§ **提取文本**
▼
美文网首页
hive on spark Timed out waiting

hive on spark Timed out waiting

作者: Rex_2013 | 来源:发表于2020-08-20 09:23 被阅读0次

    在beeline中使用hive on spark ,报错

    ERROR : FAILED: Execution Error, return code 1 from org.apache.hadoop.hive.ql.exec.spark.SparkTask. java.util.concurrent.ExecutionException: java.util.concurrent.TimeoutException: Timed out waiting for client connection.
    INFO  : Completed executing command(queryId=root_20200819100850_49d1303d-4b6a-4ef2-968b-419f5a9dd036); Time taken: 90.058 seconds
    INFO  : Concurrency mode is disabled, not creating a lock manager
    Error: Error while processing statement: FAILED: Execution Error, return code 1 from org.apache.hadoop.hive.ql.exec.spark.SparkTask. java.util.concurrent.ExecutionException: java.util.concurrent.TimeoutException: Timed out waiting for client connection. (state=08S01,code=1)
    

    由于hive程序的是通过yarn 去跑spark的,到Hadoop目录下查看resourcemanager日志

    [root@node09 logs]# tail -f  hadoop-root-resourcemanager-node09.log
    
    2020-08-19 10:41:22,695 INFO org.apache.hadoop.yarn.client.api.impl.TimelineConnector: Exception caught by TimelineClientConnectionRetry, will try 1 more time(s).
    Message: java.net.ConnectException: Call From null to node09:8188 failed on connection exception: java.net.ConnectException: Connection refused (Connection refused); For more details see:  http://wiki.apach   e.org/hadoop/ConnectionRefused
    2020-08-19 10:41:23,696 ERROR org.apache.hadoop.yarn.server.resourcemanager.metrics.TimelineServiceV1Publisher: Error when publishing entity [YARN_APPLICATION,application_1597802656468_0003]
    java.lang.RuntimeException: Failed to connect to timeline server. Connection retries limit exceeded. The posted timeline event may be missing
            at org.apache.hadoop.yarn.client.api.impl.TimelineConnector$TimelineClientConnectionRetry.retryOn(TimelineConnector.java:357)
            at org.apache.hadoop.yarn.client.api.impl.TimelineConnector$TimelineJerseyRetryFilter.handle(TimelineConnector.java:404)
▲
§ **所给记录**
▼
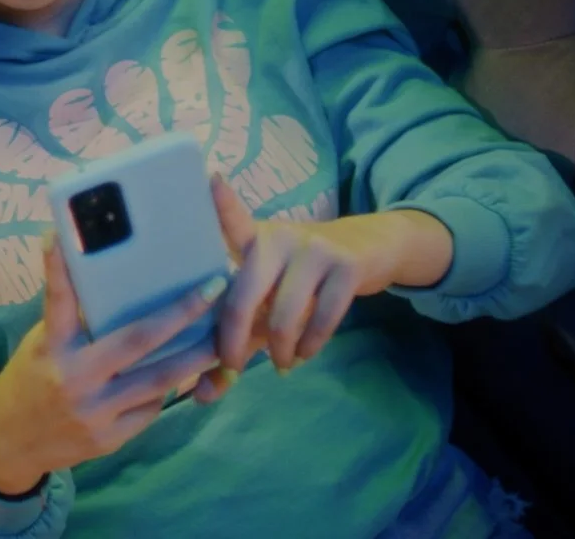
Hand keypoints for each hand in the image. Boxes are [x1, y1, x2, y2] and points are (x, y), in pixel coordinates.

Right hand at [0, 228, 224, 494]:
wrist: (10, 443)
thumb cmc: (31, 379)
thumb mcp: (43, 345)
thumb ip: (74, 323)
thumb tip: (115, 284)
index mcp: (51, 348)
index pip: (58, 302)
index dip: (59, 268)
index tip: (62, 233)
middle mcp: (74, 378)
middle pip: (136, 341)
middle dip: (180, 314)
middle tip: (214, 289)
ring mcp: (95, 412)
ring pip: (157, 381)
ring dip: (195, 357)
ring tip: (224, 337)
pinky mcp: (109, 439)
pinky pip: (149, 409)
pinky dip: (166, 389)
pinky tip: (185, 374)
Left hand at [191, 173, 451, 404]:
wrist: (370, 248)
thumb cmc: (301, 278)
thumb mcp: (269, 297)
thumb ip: (237, 341)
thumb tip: (203, 396)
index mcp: (254, 240)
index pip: (232, 221)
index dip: (222, 202)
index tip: (212, 179)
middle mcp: (278, 238)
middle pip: (243, 294)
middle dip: (231, 340)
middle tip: (231, 367)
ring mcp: (313, 249)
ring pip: (283, 315)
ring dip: (280, 350)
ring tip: (282, 363)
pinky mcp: (345, 266)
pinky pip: (322, 318)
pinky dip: (310, 345)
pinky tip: (305, 353)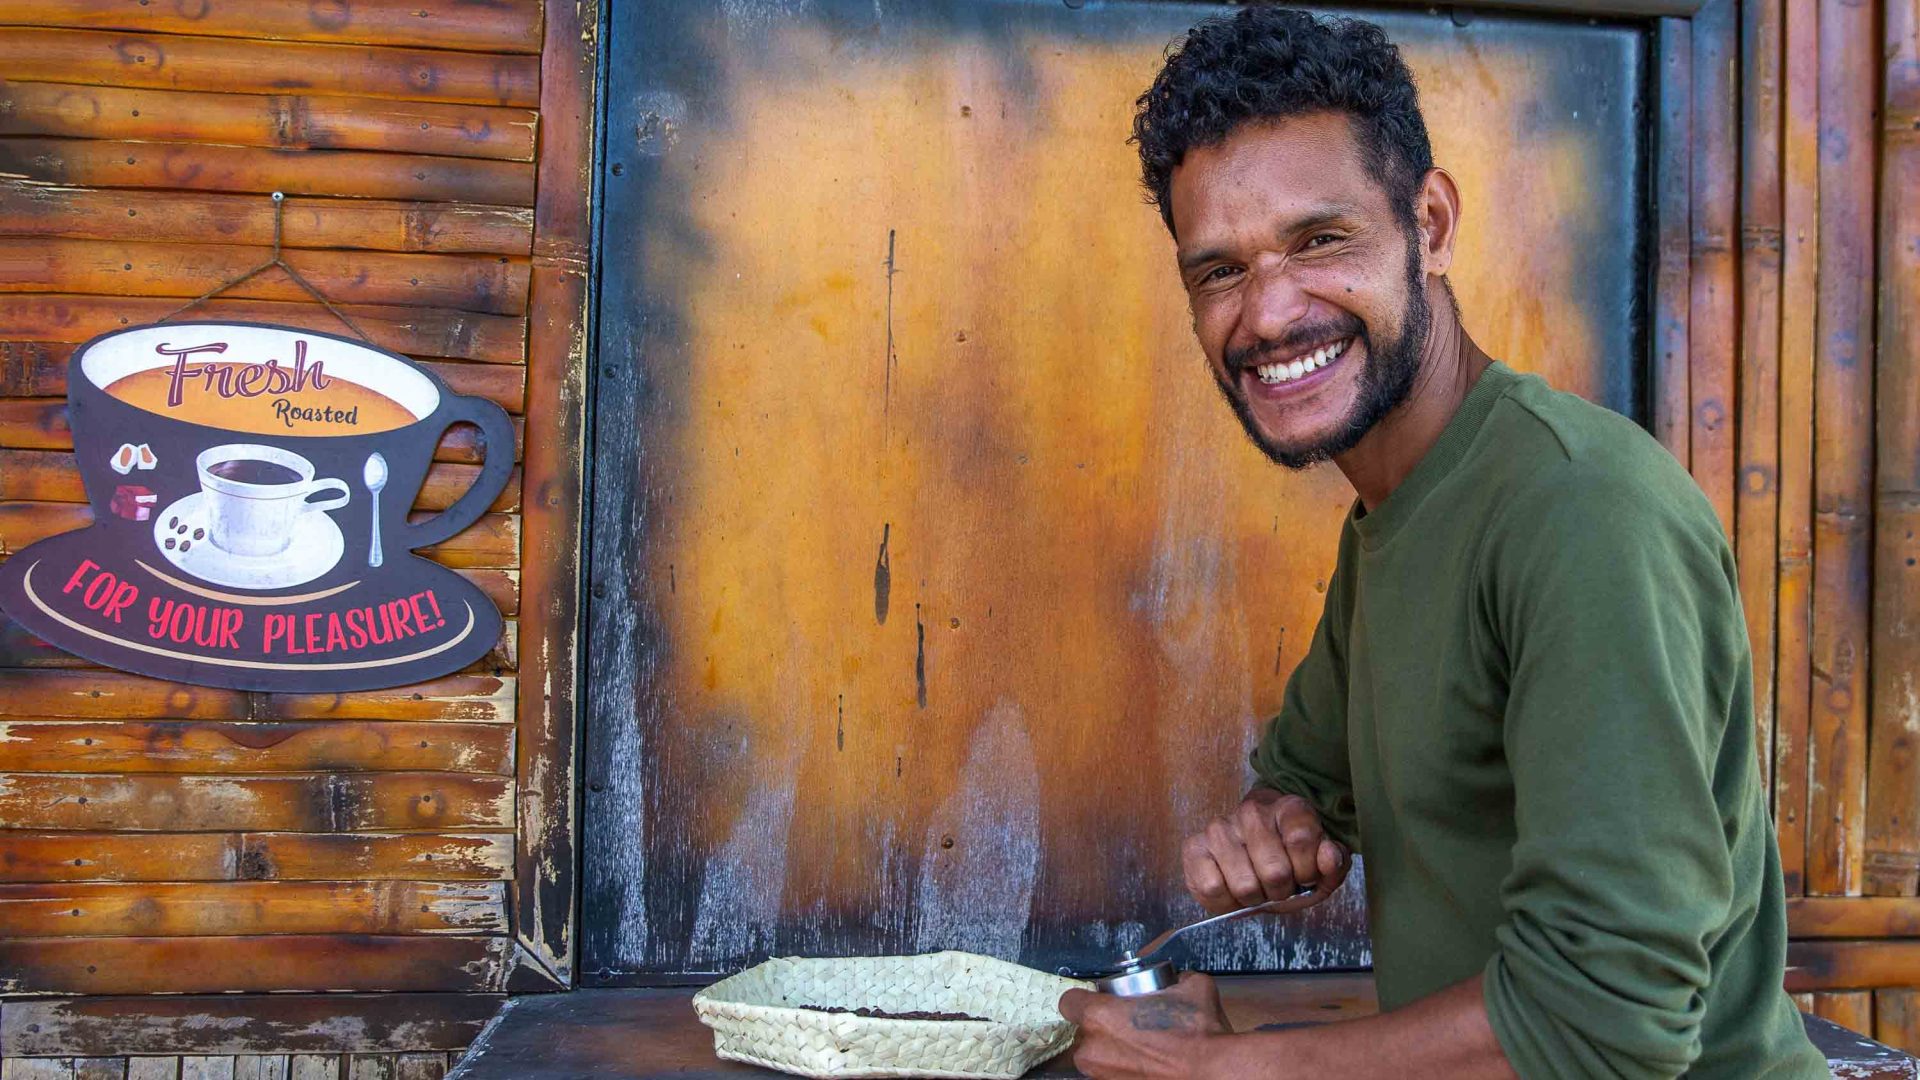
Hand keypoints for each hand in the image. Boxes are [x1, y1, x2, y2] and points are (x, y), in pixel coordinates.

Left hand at [1058, 972, 1230, 1078]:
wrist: (1213, 1073)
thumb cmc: (1197, 1036)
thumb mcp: (1191, 986)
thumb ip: (1171, 979)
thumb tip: (1175, 979)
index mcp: (1100, 1016)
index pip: (1069, 1002)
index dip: (1085, 999)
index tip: (1101, 1000)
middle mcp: (1093, 1049)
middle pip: (1085, 1032)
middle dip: (1104, 1028)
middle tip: (1131, 1024)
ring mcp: (1102, 1076)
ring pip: (1097, 1057)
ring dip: (1113, 1051)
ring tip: (1142, 1047)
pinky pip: (1112, 1075)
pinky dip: (1125, 1069)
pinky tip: (1147, 1063)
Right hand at [1182, 786, 1347, 914]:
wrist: (1251, 854)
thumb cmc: (1288, 861)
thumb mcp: (1320, 866)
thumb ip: (1333, 863)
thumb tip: (1329, 856)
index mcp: (1289, 808)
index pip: (1301, 840)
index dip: (1307, 870)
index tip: (1305, 875)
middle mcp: (1252, 812)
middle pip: (1274, 871)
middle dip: (1280, 891)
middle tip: (1277, 886)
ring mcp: (1220, 827)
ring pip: (1244, 885)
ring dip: (1253, 898)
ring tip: (1256, 887)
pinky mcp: (1194, 847)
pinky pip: (1212, 888)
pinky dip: (1225, 902)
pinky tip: (1232, 890)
▲
§ **练习目标**
在关于 hive on spark 连接超时报错的文本中，遇到报错后为什么要到 Hadoop 目录下查看 resourcemanager 日志？请用一到三句话说明。

§ **问题解答**
因为 hive 程序是通过 yarn 去运行 spark 的，所以在 beeline 中出现 hive on spark 报错后，要到 Hadoop 目录下查看 resourcemanager 日志。